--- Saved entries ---
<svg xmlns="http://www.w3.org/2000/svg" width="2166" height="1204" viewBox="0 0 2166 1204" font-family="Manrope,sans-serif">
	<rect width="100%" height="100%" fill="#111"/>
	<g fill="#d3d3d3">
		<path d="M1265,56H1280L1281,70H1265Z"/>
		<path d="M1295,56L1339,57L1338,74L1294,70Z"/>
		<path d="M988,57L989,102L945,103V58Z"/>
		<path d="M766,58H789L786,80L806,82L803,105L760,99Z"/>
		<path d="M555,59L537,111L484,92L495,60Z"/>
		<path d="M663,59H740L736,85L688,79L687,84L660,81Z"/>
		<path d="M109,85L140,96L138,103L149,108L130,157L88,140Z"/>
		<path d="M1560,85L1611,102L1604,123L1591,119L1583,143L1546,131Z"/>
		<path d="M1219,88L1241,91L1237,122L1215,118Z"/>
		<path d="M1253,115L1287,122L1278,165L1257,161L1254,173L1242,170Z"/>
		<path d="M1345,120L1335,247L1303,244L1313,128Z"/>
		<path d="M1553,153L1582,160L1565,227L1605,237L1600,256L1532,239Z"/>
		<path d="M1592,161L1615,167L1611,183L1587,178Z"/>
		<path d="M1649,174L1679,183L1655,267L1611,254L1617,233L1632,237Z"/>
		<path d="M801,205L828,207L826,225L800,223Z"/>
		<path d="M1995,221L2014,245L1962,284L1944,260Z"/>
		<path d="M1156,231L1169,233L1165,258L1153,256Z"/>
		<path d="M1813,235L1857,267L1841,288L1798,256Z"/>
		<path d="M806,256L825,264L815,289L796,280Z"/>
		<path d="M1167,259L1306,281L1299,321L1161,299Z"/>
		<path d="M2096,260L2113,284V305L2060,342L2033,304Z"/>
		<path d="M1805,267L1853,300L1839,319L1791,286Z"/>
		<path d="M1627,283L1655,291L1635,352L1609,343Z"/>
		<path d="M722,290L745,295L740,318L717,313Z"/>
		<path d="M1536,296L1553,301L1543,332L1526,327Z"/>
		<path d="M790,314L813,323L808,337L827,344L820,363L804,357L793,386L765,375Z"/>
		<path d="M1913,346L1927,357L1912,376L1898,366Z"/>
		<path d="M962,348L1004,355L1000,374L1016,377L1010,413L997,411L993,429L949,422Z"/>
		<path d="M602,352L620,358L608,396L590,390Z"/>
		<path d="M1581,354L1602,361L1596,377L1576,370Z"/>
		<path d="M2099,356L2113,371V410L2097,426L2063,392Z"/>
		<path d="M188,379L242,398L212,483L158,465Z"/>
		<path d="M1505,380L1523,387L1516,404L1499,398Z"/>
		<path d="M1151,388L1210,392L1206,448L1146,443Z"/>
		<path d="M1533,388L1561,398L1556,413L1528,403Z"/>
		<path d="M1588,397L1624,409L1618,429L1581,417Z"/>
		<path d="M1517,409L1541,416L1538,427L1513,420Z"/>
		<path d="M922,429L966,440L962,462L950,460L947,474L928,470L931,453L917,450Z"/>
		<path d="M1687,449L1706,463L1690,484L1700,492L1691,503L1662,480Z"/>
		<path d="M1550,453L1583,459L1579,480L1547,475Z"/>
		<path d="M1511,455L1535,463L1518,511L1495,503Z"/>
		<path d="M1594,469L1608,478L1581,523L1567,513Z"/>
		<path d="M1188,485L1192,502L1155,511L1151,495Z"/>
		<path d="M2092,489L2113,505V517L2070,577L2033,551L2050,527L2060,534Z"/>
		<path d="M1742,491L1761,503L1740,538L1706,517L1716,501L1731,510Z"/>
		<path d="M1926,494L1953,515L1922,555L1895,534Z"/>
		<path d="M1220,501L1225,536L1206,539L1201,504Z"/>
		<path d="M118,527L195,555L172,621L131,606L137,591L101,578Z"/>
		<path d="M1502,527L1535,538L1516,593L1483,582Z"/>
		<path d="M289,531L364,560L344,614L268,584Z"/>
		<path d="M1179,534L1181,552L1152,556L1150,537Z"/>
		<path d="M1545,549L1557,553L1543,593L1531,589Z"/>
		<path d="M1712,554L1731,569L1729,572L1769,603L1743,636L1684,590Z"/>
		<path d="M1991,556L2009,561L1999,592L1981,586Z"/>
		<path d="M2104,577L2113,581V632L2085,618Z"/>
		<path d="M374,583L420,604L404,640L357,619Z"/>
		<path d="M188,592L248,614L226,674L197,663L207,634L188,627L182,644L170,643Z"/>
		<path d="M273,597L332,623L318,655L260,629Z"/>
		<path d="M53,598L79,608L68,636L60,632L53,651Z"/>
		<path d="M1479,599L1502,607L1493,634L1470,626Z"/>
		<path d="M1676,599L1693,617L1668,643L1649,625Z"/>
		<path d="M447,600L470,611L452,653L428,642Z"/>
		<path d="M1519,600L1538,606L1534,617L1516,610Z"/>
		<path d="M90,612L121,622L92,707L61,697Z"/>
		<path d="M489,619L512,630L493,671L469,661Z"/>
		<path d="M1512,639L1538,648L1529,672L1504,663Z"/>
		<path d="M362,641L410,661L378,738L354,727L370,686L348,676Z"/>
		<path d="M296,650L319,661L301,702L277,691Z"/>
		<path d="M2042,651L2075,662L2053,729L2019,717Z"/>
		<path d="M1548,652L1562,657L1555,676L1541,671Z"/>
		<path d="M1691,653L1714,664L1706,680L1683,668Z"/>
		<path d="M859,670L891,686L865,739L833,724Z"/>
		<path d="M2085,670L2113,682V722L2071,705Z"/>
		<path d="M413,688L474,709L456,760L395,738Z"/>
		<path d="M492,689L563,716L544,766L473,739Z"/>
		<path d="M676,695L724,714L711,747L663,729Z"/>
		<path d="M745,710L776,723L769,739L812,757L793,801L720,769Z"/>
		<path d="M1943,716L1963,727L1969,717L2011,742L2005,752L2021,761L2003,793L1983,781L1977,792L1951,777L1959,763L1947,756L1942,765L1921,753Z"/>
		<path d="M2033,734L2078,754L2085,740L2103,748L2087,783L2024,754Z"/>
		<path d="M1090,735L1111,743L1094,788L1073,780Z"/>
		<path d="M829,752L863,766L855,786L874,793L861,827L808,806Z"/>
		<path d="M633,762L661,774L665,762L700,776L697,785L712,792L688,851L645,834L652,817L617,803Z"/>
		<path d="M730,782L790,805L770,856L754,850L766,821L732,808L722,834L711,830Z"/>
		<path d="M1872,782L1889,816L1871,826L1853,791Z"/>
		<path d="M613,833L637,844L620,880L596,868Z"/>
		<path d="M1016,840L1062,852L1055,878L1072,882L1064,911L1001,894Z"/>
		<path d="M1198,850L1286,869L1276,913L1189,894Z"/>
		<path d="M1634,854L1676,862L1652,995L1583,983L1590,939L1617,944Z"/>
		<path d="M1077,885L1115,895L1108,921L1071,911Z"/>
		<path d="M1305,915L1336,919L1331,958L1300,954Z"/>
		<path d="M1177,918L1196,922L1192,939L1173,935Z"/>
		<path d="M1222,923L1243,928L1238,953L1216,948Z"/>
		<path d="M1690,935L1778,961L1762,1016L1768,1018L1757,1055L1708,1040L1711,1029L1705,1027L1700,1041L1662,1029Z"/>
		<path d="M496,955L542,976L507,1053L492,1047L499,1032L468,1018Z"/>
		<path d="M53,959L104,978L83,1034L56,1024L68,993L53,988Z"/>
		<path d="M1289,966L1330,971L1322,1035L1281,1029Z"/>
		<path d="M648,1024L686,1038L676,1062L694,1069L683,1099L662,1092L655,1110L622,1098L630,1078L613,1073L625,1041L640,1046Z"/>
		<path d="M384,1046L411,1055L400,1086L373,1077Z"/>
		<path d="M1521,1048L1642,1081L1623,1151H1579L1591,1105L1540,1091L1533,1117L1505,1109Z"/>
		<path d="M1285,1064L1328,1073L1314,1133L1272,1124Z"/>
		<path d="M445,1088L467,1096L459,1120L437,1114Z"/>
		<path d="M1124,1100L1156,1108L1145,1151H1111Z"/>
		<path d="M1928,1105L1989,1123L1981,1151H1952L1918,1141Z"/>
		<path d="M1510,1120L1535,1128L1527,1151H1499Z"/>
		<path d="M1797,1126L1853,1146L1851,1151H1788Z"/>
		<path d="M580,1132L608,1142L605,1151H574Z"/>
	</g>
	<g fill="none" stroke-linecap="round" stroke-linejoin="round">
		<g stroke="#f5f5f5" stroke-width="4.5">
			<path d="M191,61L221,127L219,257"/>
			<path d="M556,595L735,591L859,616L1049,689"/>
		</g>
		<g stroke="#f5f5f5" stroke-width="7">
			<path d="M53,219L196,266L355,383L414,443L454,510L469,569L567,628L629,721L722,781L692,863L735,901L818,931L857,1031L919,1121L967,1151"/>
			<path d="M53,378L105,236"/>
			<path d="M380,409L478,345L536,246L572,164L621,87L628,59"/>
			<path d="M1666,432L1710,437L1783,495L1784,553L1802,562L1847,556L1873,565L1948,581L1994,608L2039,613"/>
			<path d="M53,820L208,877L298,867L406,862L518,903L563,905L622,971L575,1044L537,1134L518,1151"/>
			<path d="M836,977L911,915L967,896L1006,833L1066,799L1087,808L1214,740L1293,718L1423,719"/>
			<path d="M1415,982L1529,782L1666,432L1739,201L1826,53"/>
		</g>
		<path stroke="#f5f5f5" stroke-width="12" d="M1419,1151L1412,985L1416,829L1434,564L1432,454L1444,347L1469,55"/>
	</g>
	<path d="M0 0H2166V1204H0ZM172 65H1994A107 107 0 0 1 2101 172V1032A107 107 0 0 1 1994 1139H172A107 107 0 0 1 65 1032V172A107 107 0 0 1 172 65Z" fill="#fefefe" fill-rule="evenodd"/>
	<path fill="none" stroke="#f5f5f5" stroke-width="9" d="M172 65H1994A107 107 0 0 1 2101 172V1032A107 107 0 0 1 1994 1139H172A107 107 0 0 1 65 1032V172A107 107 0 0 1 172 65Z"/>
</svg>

--- Work task ---
Copy each line above that contains the word "fill".

--- Written response ---
	<rect width="100%" height="100%" fill="#111"/>
	<g fill="#d3d3d3">
	<g fill="none" stroke-linecap="round" stroke-linejoin="round">
	<path d="M0 0H2166V1204H0ZM172 65H1994A107 107 0 0 1 2101 172V1032A107 107 0 0 1 1994 1139H172A107 107 0 0 1 65 1032V172A107 107 0 0 1 172 65Z" fill="#fefefe" fill-rule="evenodd"/>
	<path fill="none" stroke="#f5f5f5" stroke-width="9" d="M172 65H1994A107 107 0 0 1 2101 172V1032A107 107 0 0 1 1994 1139H172A107 107 0 0 1 65 1032V172A107 107 0 0 1 172 65Z"/>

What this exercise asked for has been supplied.